Employee Benefits Security Administration (EBSA), Department of Labor.

ACTION:

Notice.

SUMMARY:

The Department of Labor (the Department), in accordance with the Paperwork Reduction Act, provides the general public and Federal agencies with an opportunity to comment on proposed and continuing collections of information. This helps the Department assess the impact of its information collection requirements and minimize the public's reporting burden. It also helps the public understand the Department's information collection requirements and provide the requested data in the desired format. The Employee Benefits Security Administration (EBSA) is soliciting comments on the proposed extension of the information collection requests (ICRs) contained in the documents described below. A copy of the ICRs may be obtained by contacting the office listed in the ADDRESSES section of this notice. ICRs also are available at reginfo.gov ( http://www.reginfo.gov/public/do/PRAMain ).

DATES:

Written comments must be submitted to the office shown in the ADDRESSES section on or before February 11, 2022.

ADDRESSES:

James Butikofer, Department of Labor, Employee Benefits Security Administration, 200 Constitution Avenue NW, Room N-5718, Washington, DC 20210, or ebsa.opr@dol.gov.

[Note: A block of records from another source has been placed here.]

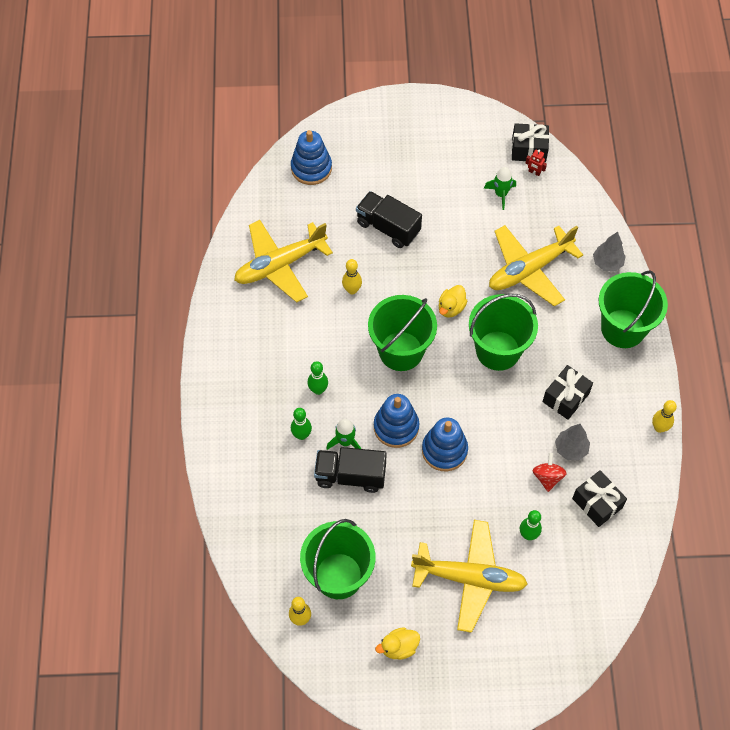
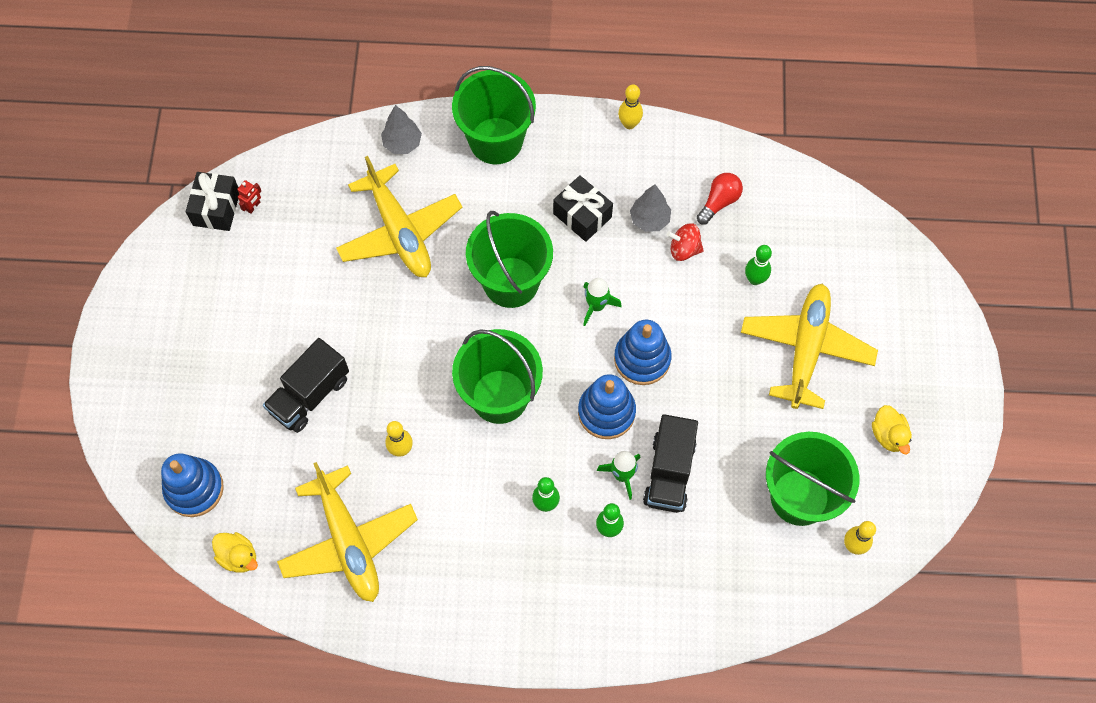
camera: 85 degrees left, 5 degrees up
(451, 308) = (443, 329): yellow duck -> yellow duck (238, 557)
(501, 194) = (280, 250): green rocket -> green rocket (596, 306)
(597, 503) = (719, 202): black gift -> red light bulb

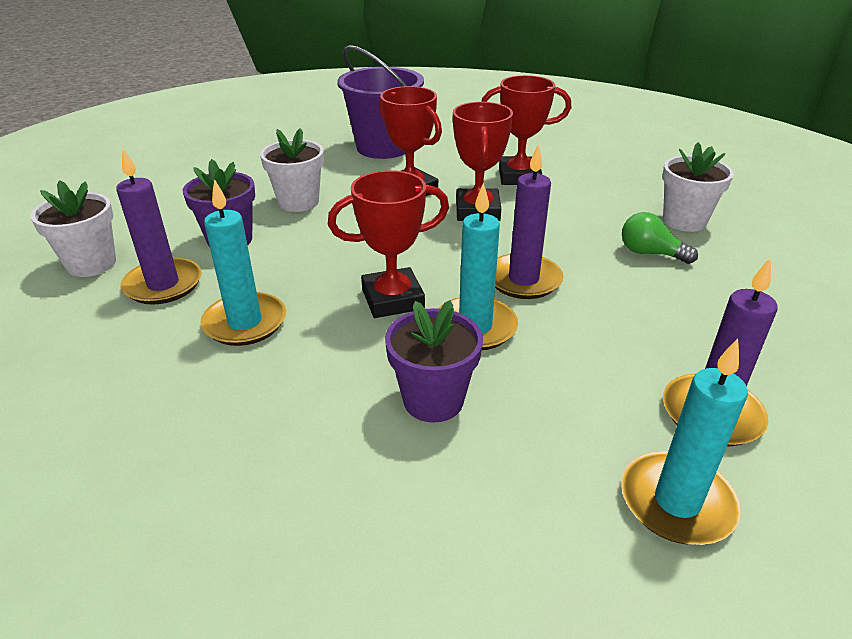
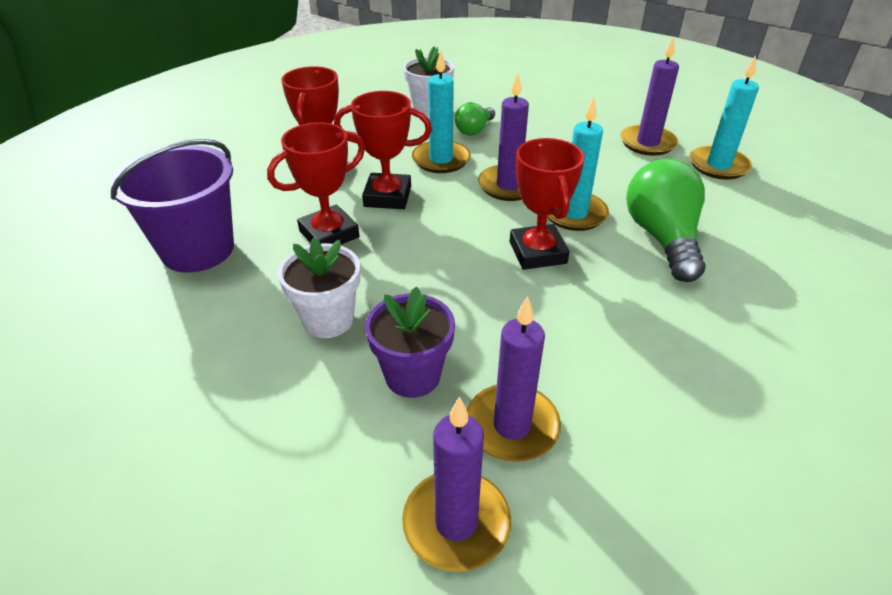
camera: 85 degrees left, 5 degrees up
(91, 264) = (456, 523): white flower pot -> purple candle
(245, 323) = (581, 345): turquoise candle -> turquoise candle (441, 160)
(433, 400) = (662, 238): purple flower pot -> green light bulb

SUPPLEMENTARY INFORMATION:

I. Current Actions

This notice requests public comment on the Department's request for extension of the Office of Management and Budget's (OMB) approval of ICRs contained in the rules and prohibited transaction exemptions described below. The Department is not proposing any changes to the existing ICRs at this time. An agency may not conduct or sponsor, and a person is not required to respond to, an information collection unless it displays a valid OMB control number. A summary of the ICRs and the current burden estimates follows:

Agency: Employee Benefits Security Administration, Department of Labor.

Title: Affordable Care Act Grandfathered Health Plan Disclosure, Recordkeeping Requirement, and Change in Carrier Disclosure.

Type of Review: Extension of a currently approved collection of information.

OMB Number: 1210-0140.

Affected Public: Businesses or other for-profits, Not-for-profit institutions.

Respondents: 536,452.

Responses: 10,770,984.

Estimated Total Burden Hours: 1,183.

Estimated Total Burden Cost (Operating and Maintenance): $204,654.

Description: The Patient Protection and Affordable Care Act, Public Law 111-148 (the Affordable Care Act or the Act) was enacted on March 23, 2010. Section 1251 of the Act provides that certain plans and health insurance coverage in existence as of March 23, 2010, known as grandfathered health plans, are not required to comply with certain statutory provisions in the Act. On June 17, 2010, the Departments issued interim final regulations implementing section 1251 and requesting comment. On November 17, 2010, the Departments issued an amendment to the interim final regulations to permit certain changes in policies, certificates, or contracts of insurance without loss of grandfathered status. On November 18, 2015, the Departments issued final regulations that continue the information collections contained in the interim final regulations (29 CFR 2590.715-1251(a)(3)(i), 29 CFR 2590.715-1251(a)(2), 29 CFR 2590.715-1251(a)(3)(i)).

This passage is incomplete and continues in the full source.